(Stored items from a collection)
○ ○ ○ ○ ○

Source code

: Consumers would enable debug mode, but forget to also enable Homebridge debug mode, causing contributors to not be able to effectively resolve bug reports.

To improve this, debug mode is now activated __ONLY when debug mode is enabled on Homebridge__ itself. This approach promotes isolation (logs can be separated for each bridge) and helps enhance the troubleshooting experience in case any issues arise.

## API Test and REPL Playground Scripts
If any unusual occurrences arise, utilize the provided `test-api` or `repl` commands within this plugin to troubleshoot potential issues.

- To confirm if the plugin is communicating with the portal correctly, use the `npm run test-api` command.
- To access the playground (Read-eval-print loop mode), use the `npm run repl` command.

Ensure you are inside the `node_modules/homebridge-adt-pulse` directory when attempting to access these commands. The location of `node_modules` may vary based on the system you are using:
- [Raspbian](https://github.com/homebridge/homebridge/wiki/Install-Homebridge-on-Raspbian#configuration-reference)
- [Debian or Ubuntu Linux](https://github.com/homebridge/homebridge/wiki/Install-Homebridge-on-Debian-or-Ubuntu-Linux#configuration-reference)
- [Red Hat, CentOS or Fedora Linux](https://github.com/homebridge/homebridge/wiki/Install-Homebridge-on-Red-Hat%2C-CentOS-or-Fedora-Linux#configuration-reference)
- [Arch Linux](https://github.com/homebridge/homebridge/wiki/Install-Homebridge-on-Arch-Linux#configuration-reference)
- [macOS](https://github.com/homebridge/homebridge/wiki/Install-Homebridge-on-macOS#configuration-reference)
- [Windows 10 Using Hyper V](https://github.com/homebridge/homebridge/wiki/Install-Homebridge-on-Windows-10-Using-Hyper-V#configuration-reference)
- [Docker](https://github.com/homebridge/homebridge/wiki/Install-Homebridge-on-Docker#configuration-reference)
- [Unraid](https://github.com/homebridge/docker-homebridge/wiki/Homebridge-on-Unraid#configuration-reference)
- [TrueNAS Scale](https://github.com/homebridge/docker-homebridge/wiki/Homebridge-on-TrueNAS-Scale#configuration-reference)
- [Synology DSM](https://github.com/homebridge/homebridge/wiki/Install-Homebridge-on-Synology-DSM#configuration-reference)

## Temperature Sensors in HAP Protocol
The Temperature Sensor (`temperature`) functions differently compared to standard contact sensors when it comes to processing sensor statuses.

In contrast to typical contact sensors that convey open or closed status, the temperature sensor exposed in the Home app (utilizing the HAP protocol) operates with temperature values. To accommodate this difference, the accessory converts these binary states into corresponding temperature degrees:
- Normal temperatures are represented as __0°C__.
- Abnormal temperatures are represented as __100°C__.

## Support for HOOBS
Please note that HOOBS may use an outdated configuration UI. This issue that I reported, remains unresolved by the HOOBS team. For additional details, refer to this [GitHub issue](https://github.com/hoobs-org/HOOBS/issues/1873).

○ ○ ○ ○ ○

* **What the task requires**: Some lines of the data may hold the word "represented". Say how many do, with nothing else.

* **Answer to the problem**: 2